Carrying a yellow rubber duck (an anti-government symbol in Russia), an elderly woman tried to reach the Pushkin monument, but an officer intercepted her and escorted her into a police van. “Sonny, I’ve got a right to be heard,” she told him. “Move it! Move it!” the officer muttered. “Grandma, move your ass already. Look around and see how many people there are here ‘with rights.’”
Around 2:30 p.m., a helicopter appeared over Pushkin Square, and suddenly the cellular service started failing.
Soon there were more clashes between protesters and pro-Kremlin activists. As a rule, the “Cossacks” bullied demonstrators and started the fights. Members of the National Liberation Movement surrounded the Pushkin monument, unfurled a giant St. George’s ribbon, and started chanting pro-Putin slogans. From the crowd of protesters, a paper airplane flew out at them and bounced off the eyebrow of a tall man wearing a Cossack hat. Frightened, the man jumped up and doubled over.

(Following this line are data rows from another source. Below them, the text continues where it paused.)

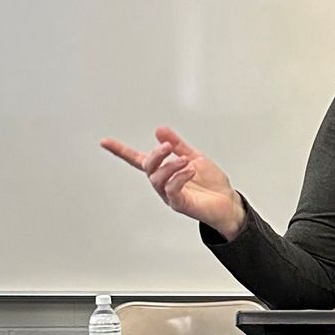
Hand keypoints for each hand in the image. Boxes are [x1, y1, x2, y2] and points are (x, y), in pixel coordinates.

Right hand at [100, 127, 244, 238]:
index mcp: (166, 171)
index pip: (138, 160)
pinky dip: (179, 177)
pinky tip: (189, 170)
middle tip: (168, 146)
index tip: (105, 142)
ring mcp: (170, 195)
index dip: (121, 151)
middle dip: (156, 156)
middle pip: (148, 168)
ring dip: (170, 166)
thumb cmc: (212, 184)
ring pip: (158, 179)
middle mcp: (164, 183)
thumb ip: (178, 145)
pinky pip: (172, 190)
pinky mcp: (180, 204)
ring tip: (184, 161)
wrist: (229, 202)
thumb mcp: (195, 157)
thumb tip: (160, 131)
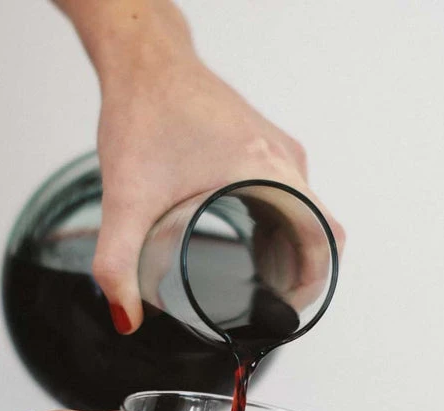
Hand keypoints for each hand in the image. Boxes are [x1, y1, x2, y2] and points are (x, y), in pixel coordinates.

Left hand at [90, 27, 344, 332]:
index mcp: (268, 170)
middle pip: (317, 231)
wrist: (143, 61)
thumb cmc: (143, 112)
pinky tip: (250, 249)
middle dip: (298, 276)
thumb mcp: (125, 198)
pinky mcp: (264, 146)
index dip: (317, 283)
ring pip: (304, 214)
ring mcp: (277, 150)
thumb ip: (117, 264)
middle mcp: (283, 159)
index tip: (290, 311)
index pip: (326, 238)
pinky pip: (289, 196)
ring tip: (259, 287)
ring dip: (289, 253)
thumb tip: (126, 316)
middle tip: (266, 308)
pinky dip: (279, 228)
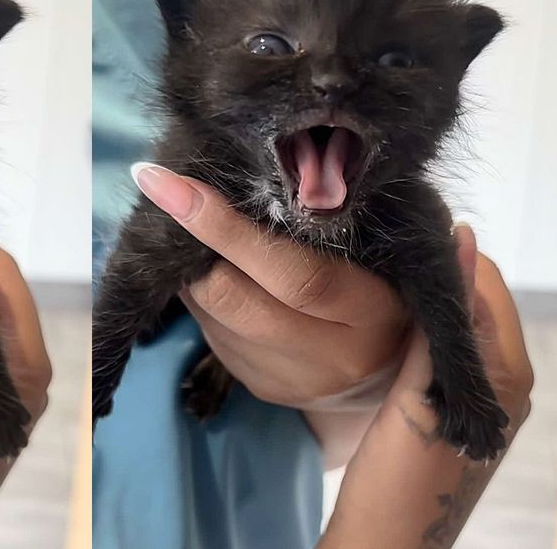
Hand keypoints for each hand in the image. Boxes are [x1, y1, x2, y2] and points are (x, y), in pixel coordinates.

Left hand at [131, 163, 407, 412]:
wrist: (391, 368)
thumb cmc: (388, 280)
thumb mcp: (381, 248)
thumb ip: (333, 217)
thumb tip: (263, 171)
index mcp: (371, 311)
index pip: (294, 273)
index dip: (227, 228)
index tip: (171, 185)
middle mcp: (328, 355)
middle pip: (233, 298)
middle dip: (190, 245)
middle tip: (165, 193)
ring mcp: (288, 377)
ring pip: (210, 314)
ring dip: (188, 267)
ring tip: (188, 224)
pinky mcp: (258, 385)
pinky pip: (208, 330)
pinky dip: (198, 292)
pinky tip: (210, 267)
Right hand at [319, 226, 532, 547]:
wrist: (387, 541)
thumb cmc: (399, 477)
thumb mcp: (417, 395)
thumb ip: (441, 325)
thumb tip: (461, 246)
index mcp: (506, 375)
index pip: (488, 287)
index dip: (452, 255)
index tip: (406, 233)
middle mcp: (506, 382)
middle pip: (480, 303)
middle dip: (442, 275)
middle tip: (390, 254)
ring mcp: (484, 397)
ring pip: (463, 326)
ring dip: (432, 301)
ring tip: (387, 279)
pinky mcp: (459, 408)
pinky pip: (452, 350)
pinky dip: (428, 329)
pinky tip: (394, 321)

Meanwhile, a woman wearing a silver crown wandered the square. “My name is Larisa and I came in a crown to show everyone that I’m my own tsar,” she told Meduza’s correspondent, and started collecting the paper airplanes and dropped signs on the ground. “At the end of the day, I came here because Navalny called people here. If he says we need to come, it means we need to come. He knows best,” she explained.

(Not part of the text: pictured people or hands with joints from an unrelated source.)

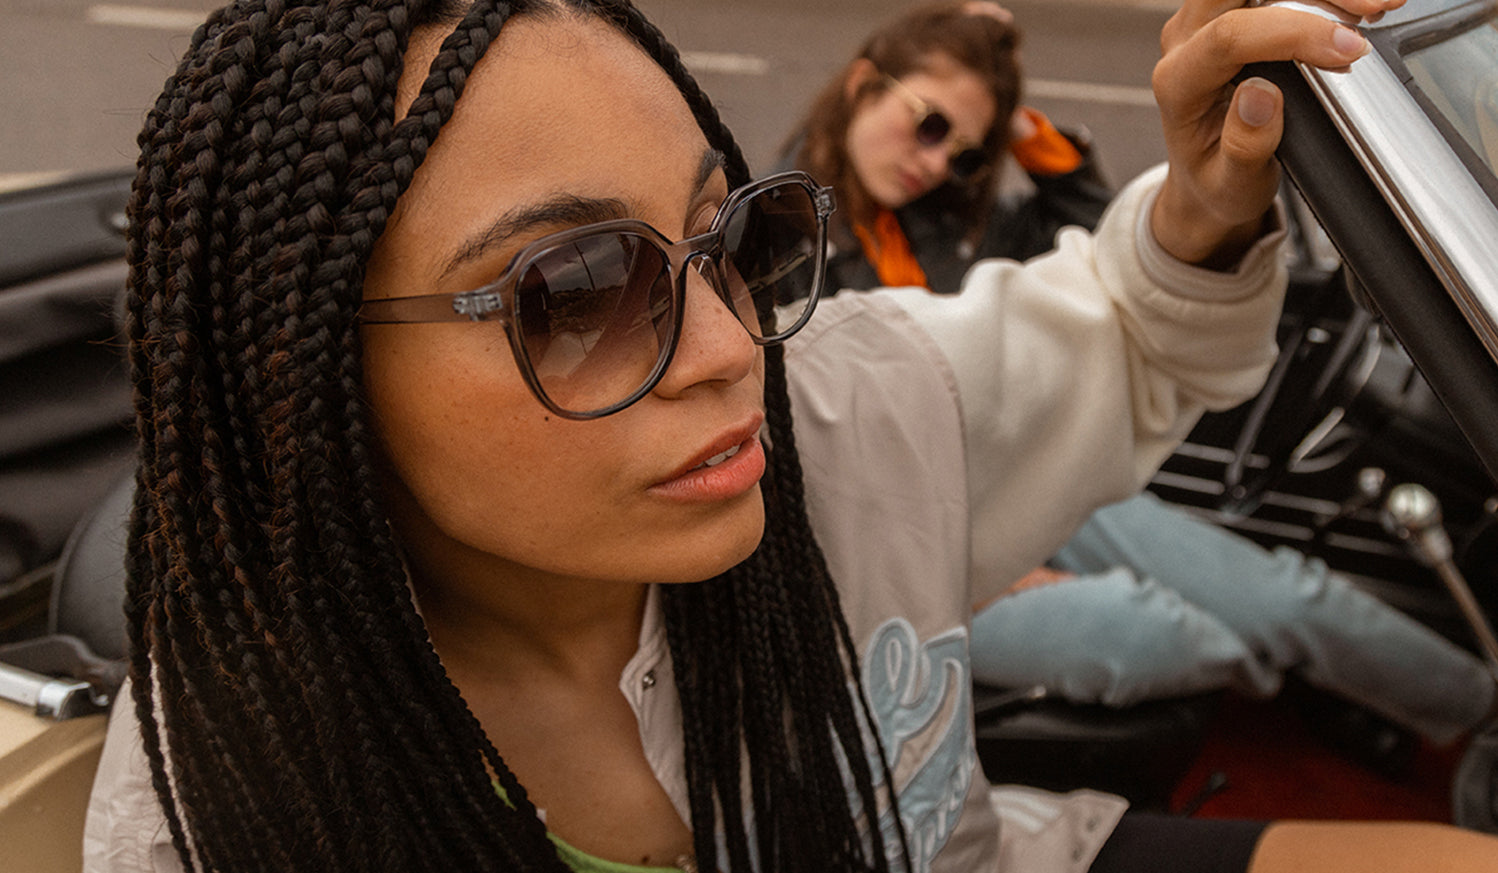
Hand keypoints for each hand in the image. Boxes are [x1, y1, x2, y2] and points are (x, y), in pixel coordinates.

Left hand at [1149, 0, 1400, 267]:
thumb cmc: (1216, 181)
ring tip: (1377, 7)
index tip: (1349, 50)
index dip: (1295, 33)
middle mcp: (1184, 42)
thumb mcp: (1232, 184)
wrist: (1206, 180)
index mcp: (1178, 83)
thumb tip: (1261, 96)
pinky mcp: (1231, 14)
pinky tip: (1359, 6)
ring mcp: (1205, 22)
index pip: (1228, 36)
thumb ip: (1244, 147)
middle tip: (1372, 10)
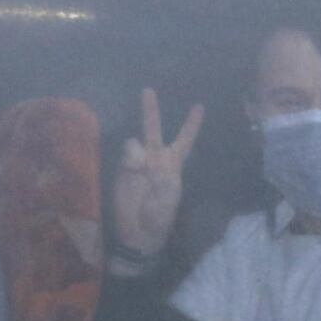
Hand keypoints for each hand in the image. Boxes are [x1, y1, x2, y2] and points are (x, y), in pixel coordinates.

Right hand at [113, 88, 203, 255]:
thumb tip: (142, 156)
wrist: (139, 230)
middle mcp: (155, 157)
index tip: (199, 106)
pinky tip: (133, 170)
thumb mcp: (169, 195)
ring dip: (138, 151)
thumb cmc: (161, 214)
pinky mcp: (121, 168)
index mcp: (174, 163)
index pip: (185, 140)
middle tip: (148, 90)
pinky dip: (129, 159)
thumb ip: (161, 172)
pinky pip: (125, 154)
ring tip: (141, 170)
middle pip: (154, 129)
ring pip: (136, 141)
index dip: (191, 124)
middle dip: (150, 110)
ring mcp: (137, 161)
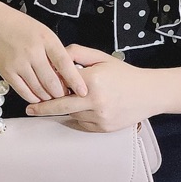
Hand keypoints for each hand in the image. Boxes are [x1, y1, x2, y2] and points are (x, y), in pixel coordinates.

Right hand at [0, 1, 89, 102]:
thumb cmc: (23, 28)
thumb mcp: (45, 34)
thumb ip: (56, 53)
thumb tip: (67, 76)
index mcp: (46, 40)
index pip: (64, 63)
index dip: (75, 80)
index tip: (83, 91)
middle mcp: (33, 52)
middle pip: (52, 81)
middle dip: (61, 93)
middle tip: (66, 96)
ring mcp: (19, 63)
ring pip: (39, 89)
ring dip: (48, 97)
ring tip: (53, 97)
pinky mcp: (7, 72)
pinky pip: (24, 92)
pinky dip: (34, 98)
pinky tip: (38, 97)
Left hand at [24, 44, 158, 130]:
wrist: (150, 93)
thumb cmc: (125, 74)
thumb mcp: (102, 58)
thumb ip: (77, 53)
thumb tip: (56, 57)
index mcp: (93, 80)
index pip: (62, 83)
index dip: (50, 84)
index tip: (35, 88)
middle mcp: (95, 100)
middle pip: (60, 106)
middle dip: (42, 108)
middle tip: (30, 109)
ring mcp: (100, 117)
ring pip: (72, 115)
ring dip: (66, 110)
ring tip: (65, 103)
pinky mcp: (103, 128)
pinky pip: (82, 124)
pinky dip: (78, 118)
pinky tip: (82, 110)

Another young man climbed a street lamp and tossed a paper airplane that landed on a police officer’s cap. The officer looked up, yelled, “Come here, you little shit!” and started shaking the lamppost.
An hour after the rally’s official start, after dividing the crowd and detaining several people, riot police began clearing out the square entirely. (The pro-Putin activists left on their own — exactly when the police started moving in on demonstrators. Officers reportedly detained just one “Cossack,” and Meduza’s correspondent didn’t see the police respond in any way to violence from counter-protesters.) Small groups of anti-Putin activists remained, however, near the underground passages and at Strastnoy Boulevard. A riot cop’s walkie-talkie crackled, “Well, have you cleared out all these bitches?” “We got ‘em all!” the officer reported with a satisfied laugh. Fifteen minutes later, the same radio ordered them to “boot out the rest.” Once again, officers dragged demonstrators to police vans. Looking back at the blocked-off road, an elderly woman asked a policeman if the city buses were running. “Only if you’re okay with a police van, mother!” the officer said, smiling.

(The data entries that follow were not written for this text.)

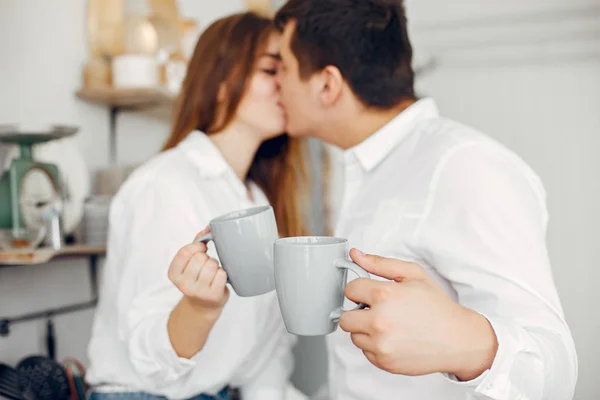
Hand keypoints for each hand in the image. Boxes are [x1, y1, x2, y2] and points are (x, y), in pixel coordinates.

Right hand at [168, 227, 229, 312]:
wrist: (203, 305)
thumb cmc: (198, 278)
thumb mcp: (190, 262)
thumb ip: (197, 242)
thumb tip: (209, 228)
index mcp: (173, 274)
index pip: (185, 252)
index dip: (196, 246)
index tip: (202, 249)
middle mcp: (183, 284)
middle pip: (200, 258)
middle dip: (206, 258)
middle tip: (206, 266)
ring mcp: (198, 291)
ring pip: (212, 265)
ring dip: (215, 266)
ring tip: (212, 273)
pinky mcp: (213, 296)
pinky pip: (222, 274)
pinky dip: (223, 274)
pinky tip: (218, 280)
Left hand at [339, 249, 497, 379]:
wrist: (457, 339)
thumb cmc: (436, 306)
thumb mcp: (413, 275)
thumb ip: (381, 264)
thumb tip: (356, 255)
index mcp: (384, 295)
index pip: (350, 290)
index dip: (359, 290)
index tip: (369, 293)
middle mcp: (378, 321)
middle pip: (345, 317)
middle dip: (357, 312)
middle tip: (376, 311)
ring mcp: (380, 344)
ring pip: (354, 336)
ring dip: (365, 330)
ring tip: (389, 325)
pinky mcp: (383, 361)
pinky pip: (366, 351)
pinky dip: (375, 345)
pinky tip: (394, 338)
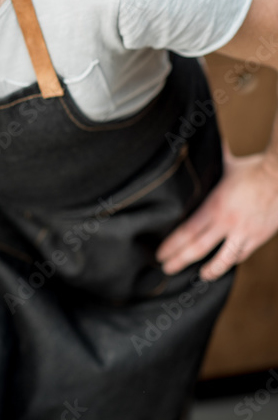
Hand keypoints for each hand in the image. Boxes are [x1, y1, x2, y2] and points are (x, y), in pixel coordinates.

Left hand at [157, 145, 277, 280]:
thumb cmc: (253, 169)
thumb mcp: (225, 166)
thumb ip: (209, 162)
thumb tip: (192, 144)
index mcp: (214, 207)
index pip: (187, 232)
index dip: (172, 246)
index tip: (160, 254)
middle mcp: (227, 223)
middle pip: (198, 248)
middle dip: (180, 260)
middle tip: (167, 268)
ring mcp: (245, 232)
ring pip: (224, 259)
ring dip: (210, 269)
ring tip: (200, 275)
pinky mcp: (260, 236)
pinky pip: (242, 254)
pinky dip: (231, 261)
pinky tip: (225, 264)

While the riot police were busy catching people near the underground passages, they got news that protesters had once again filled Pushkin Square, and they had to hurry back to divide, disperse, and drive out the crowd all over again. This time, they took anybody they could get their hands on, not limiting themselves to the demonstrators who were chanting or waving signs. The officers even grabbed a young boy, who started crying and begging their forgiveness. Shocking photos of the police detaining adolescents later went viral online, though the people at Pushkin Square were of all ages, and teenagers made up the smallest group.
While two officers dragged a protester to a police van, one of them crashed into another officer running by. Enraged by the collision, the officer turned to his captive and bashed him in the head. “This is because of you, you insect! Navshitny brought you all here, but I’m the one who has to clean it up,” he said unhappily.
Near the police vans, a confused woman who looked about 50 was rushing about. She babbled nervously on her phone, saying, “Sweetie, where are you? You’re in which car? I’ll find you, honey. Don’t worry! Don’t argue with anyone! Tell them that you’re not even eighteen!” A minute later, she’d also been shoved into a police van.